:: Document segment ::

3 Feb 2016

ZOMBIE FILM RULES - White Zombie (1932)

Every genre has rules, but how well do voodoo zombie films follow the Zombie film rules?

White Zombie (1932) is usually considered to be the first full-length zombie film.  So how does an early voodoo-zombie film stack up against the rules of the later zombie apocalypse films?

The following analysis may contain spoilers for


Madeline Short has come to Haiti to marry Neil Parker, but local plantation owner Mr Beaumont has fallen for her and asks local witch doctor "Murder" Legendre and his zombie slaves to help him win her from Neil.  Legendre's plan - kill Madeline and have her come back as a zombie.

The locals and their crazy ways - to stop a white guy robbing thier graves.
There will be no warning...

"Well, that's a cheerful little introduction for you to our West Indies." ~ Neil Parker.

1a.  Eerie - The film starts with a funeral with a burial in the middle of the road, to stop the bodies being stolen.  There's chanting and stuff, so you know it must be eerie.  Immediately after they meet a creeper and his gang of zombies.  Dr Brunner dismisses zombies as "nonsense and superstition" but warnings the couple to have nothing more to do with Mr Beaumont.
1b.  News - More gossip and superstition than news.
1c.  Sudden - Madeline's death is sudden.

You could wear this to the shops these days.
There may be sex and nudity.

"Humph, do you think she will forget her lover in a month?" ~ "Murder" Legendre.

2a.  Nudity - Madeline Short is shown in her underwear.  Yeah, it's not nudity, but in the early days of the Hays Code this was fairly risqué and was the scene was removed from some prints.  There's also a candle carved into a possibly nude version of Madeline, but it's not clear.
2b.  Sex - Underwear and candle carvings are all we got for nudity, you've got to know there was no sex.

The first hit is free.
Unknown cause.

"Only a pin point, Monsieur. In a flower or perhaps a glass of wine." ~ "Murder" Legendre.

3a.  Unknown origin - The origin of the zombies is clearly shown - the voodoo of "Murder" Legendre.  However, it is ambiguous as to whether they are raised from the dead by his ritual or the poison he uses simply fakes their death for later "resurrection."  Whichever it is, he does seem to have some sort of mental powers to control the zombies.
3b.  Vague hints - Directly show, but as noted there's some ambiguity.
3c.  The originators - "Murder" Legendre is the voodoo practitioner who brings back dead individuals as zombies.  For Madeline, Mr Beaumont is his accomplice.

There's always that one zombie who doesn't pitch in.
The Living Dead.

"They are not men, monsieur.  They are dead bodies." ~ Coachman.
"Dead?"  ~ Neil Parker.
"Yes, monsieur.  Zombies!  The Living Dead.  Corpses taken from their grave or made to work in sugar mills or fields at night.  Look!  Here they come!" ~ Coachman.

4a.  Dead - Dr Brunner theorises that although superstition is that zombies are dead, that they are alive in everything but mind and heart (soul).  Neil shoots one in the chest and it keeps coming, although that could possibly be because he's so deeply hypnotic controlled he doesn't react to the serious injury, being the resurrected dead seems more likely.  However, Madeline seems cured once Legendre dies, which is less likely is she was the walking dead (collapse and proper death seem more likely.)

:::

**Your objective:**
Repeat, word for word, the passage of the White Zombie post above that opens with the words containing "Unknown cause." and closes with "there's some ambiguity.". The lines that come next play no part in this.

:: Dataset extract ::

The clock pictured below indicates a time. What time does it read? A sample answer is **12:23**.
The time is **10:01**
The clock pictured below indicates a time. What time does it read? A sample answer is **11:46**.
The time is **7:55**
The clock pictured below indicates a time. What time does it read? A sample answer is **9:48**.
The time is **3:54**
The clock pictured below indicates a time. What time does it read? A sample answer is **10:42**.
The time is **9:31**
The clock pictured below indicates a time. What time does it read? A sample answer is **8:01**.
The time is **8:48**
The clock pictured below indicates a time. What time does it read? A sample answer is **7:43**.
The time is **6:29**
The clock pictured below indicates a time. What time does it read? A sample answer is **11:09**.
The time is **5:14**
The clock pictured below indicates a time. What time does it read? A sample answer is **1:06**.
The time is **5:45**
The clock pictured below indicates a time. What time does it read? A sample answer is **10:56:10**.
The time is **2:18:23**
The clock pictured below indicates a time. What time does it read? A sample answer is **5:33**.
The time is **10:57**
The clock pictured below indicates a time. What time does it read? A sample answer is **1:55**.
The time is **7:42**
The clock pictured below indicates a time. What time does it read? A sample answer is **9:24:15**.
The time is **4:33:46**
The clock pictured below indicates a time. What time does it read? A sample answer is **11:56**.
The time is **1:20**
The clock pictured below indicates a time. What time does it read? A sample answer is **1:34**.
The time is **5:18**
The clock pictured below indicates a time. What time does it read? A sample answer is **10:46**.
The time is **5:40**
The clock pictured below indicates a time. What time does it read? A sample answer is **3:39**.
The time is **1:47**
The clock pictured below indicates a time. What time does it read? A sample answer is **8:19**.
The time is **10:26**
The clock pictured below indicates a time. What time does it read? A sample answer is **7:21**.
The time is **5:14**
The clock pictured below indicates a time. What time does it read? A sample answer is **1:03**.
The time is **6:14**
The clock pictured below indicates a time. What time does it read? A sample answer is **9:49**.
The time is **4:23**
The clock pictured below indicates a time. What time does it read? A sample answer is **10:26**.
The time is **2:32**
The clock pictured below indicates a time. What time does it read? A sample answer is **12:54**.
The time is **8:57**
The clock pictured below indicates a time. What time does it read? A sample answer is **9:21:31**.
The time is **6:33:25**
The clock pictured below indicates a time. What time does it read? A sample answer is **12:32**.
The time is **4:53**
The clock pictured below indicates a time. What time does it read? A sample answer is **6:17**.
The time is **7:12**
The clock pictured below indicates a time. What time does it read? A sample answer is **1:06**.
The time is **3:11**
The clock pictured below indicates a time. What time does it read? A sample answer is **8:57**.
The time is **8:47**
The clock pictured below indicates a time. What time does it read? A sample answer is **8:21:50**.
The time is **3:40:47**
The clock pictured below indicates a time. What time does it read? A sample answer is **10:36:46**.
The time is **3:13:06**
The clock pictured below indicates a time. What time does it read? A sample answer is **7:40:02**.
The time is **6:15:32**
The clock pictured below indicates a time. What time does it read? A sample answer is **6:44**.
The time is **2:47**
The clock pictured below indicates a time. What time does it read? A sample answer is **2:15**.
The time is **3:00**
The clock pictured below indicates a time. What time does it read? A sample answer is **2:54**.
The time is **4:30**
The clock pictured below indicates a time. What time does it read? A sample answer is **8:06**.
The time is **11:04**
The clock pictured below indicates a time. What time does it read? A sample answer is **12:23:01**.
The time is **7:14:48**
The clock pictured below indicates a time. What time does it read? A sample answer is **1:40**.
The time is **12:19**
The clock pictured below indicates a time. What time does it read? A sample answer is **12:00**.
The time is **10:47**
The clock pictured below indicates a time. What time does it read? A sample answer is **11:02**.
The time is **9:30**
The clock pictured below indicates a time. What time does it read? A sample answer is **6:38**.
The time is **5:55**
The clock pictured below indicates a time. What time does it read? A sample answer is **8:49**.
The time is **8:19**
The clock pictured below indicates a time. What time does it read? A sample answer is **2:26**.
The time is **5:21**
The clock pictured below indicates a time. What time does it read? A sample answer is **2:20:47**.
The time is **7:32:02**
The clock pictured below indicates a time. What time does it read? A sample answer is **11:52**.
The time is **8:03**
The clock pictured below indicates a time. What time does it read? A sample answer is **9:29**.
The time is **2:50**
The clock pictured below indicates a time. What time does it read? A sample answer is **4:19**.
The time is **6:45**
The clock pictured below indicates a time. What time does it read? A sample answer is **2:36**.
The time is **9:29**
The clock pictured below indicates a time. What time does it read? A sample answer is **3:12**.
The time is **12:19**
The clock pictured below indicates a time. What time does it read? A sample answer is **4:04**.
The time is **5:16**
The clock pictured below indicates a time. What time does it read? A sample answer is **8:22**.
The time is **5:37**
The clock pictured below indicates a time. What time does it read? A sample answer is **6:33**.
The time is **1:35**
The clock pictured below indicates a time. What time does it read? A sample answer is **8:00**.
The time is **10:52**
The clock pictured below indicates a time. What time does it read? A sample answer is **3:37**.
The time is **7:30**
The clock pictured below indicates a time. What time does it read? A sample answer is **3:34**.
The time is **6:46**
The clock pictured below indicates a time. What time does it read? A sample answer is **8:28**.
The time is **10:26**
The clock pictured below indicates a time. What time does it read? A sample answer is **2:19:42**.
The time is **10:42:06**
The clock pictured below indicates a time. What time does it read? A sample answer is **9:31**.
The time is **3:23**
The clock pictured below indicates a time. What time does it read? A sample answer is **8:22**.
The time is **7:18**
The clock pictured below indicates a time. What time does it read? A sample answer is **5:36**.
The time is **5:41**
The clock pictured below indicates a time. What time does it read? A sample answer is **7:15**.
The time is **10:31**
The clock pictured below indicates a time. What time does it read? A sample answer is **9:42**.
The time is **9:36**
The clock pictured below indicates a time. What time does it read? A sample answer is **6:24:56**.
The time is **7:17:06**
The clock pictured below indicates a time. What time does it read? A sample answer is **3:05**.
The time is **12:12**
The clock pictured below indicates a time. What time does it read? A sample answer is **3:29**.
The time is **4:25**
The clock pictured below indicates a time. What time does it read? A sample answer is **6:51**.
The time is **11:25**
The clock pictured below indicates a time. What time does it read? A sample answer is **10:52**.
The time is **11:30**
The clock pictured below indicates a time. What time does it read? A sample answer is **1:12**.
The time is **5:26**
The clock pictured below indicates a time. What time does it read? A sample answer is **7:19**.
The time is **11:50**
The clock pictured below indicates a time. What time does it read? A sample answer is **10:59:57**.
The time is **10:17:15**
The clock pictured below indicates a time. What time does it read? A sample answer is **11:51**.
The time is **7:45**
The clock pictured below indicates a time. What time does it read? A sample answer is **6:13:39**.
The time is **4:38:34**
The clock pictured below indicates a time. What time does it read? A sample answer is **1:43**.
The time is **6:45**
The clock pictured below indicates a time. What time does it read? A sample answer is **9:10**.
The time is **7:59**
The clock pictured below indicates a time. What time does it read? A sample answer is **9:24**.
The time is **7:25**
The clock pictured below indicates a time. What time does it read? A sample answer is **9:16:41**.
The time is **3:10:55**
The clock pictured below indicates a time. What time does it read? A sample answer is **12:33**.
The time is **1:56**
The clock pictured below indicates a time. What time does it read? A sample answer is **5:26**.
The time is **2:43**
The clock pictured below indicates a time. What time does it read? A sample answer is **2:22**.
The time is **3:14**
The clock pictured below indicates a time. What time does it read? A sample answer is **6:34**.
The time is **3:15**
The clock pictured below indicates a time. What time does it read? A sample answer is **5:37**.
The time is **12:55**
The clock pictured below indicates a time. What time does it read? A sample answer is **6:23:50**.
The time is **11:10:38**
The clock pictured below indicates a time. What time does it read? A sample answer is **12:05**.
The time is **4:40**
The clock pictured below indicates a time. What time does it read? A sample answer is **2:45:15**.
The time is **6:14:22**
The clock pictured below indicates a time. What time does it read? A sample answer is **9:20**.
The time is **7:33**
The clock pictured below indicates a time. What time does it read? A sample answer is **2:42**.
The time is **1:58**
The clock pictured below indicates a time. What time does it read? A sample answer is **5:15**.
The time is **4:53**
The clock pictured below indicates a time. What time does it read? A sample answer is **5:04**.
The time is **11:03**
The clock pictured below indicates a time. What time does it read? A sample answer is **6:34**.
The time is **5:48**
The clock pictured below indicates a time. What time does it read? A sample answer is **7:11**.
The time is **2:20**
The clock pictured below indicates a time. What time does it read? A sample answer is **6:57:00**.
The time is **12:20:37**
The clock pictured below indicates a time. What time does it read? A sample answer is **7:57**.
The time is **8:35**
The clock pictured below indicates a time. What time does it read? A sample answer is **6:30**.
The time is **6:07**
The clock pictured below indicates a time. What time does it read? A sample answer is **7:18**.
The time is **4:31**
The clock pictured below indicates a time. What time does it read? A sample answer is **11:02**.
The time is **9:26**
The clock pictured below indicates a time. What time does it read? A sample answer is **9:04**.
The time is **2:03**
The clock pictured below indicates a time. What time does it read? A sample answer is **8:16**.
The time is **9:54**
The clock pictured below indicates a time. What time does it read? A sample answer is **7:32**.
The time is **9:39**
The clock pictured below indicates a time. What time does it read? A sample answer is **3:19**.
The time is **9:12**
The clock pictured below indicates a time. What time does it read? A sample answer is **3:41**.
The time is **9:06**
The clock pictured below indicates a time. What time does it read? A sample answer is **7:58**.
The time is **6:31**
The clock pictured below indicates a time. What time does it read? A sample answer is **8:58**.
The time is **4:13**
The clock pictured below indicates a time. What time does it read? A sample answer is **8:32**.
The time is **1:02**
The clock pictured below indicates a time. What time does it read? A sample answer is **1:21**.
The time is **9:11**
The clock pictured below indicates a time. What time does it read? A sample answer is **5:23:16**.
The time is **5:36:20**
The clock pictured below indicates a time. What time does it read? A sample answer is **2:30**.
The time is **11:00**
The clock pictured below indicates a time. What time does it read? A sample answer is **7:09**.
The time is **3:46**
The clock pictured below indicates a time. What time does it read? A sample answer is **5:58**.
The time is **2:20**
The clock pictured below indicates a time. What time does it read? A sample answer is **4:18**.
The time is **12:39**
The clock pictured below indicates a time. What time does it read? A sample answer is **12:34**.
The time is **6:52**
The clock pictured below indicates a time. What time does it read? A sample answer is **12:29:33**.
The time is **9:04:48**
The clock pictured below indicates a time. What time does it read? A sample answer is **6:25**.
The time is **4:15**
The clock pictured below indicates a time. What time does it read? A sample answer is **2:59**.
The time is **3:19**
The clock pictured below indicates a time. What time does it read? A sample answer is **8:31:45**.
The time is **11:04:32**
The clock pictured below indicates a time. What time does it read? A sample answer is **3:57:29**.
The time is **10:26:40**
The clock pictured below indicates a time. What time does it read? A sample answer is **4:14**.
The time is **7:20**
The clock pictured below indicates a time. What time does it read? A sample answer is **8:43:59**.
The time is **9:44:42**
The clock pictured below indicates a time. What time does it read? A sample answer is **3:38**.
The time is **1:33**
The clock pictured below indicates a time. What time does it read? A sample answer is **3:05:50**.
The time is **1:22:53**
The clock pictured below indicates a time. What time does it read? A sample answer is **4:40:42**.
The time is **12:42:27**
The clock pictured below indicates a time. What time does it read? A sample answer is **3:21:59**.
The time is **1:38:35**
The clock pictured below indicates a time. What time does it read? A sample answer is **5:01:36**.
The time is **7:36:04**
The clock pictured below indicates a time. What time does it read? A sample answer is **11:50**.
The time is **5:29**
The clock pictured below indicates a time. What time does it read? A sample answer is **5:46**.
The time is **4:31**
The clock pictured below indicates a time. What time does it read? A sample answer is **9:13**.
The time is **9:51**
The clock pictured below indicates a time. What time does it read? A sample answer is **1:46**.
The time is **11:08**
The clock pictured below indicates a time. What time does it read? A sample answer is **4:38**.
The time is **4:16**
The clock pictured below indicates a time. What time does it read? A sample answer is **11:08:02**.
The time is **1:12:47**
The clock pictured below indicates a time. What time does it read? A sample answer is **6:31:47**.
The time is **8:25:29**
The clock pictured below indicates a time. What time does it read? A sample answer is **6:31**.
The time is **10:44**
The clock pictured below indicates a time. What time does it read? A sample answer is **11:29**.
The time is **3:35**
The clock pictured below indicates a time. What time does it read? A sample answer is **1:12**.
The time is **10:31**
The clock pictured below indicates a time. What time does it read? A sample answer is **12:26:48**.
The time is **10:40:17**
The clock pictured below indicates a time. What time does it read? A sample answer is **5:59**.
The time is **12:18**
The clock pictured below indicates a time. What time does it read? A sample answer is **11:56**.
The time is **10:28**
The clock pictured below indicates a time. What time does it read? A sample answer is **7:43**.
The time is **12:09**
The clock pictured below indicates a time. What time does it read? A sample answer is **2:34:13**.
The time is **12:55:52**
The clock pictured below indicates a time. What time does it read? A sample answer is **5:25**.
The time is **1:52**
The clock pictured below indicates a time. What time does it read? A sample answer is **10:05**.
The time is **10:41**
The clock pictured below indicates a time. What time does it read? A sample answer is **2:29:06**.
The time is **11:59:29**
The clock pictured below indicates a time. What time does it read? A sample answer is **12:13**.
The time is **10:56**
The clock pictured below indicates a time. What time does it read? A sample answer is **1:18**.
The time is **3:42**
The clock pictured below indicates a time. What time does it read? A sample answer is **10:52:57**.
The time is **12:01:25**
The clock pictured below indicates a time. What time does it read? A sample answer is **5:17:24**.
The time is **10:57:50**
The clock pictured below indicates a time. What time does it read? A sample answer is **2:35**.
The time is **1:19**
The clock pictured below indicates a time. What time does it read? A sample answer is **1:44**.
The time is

:::

**Reply:**
Unknown cause.

"Only a pin point, Monsieur. In a flower or perhaps a glass of wine." ~ "Murder" Legendre.

3a.  Unknown origin - The origin of the zombies is clearly shown - the voodoo of "Murder" Legendre.  However, it is ambiguous as to whether they are raised from the dead by his ritual or the poison he uses simply fakes their death for later "resurrection."  Whichever it is, he does seem to have some sort of mental powers to control the zombies.
3b.  Vague hints - Directly show, but as noted there's some ambiguity.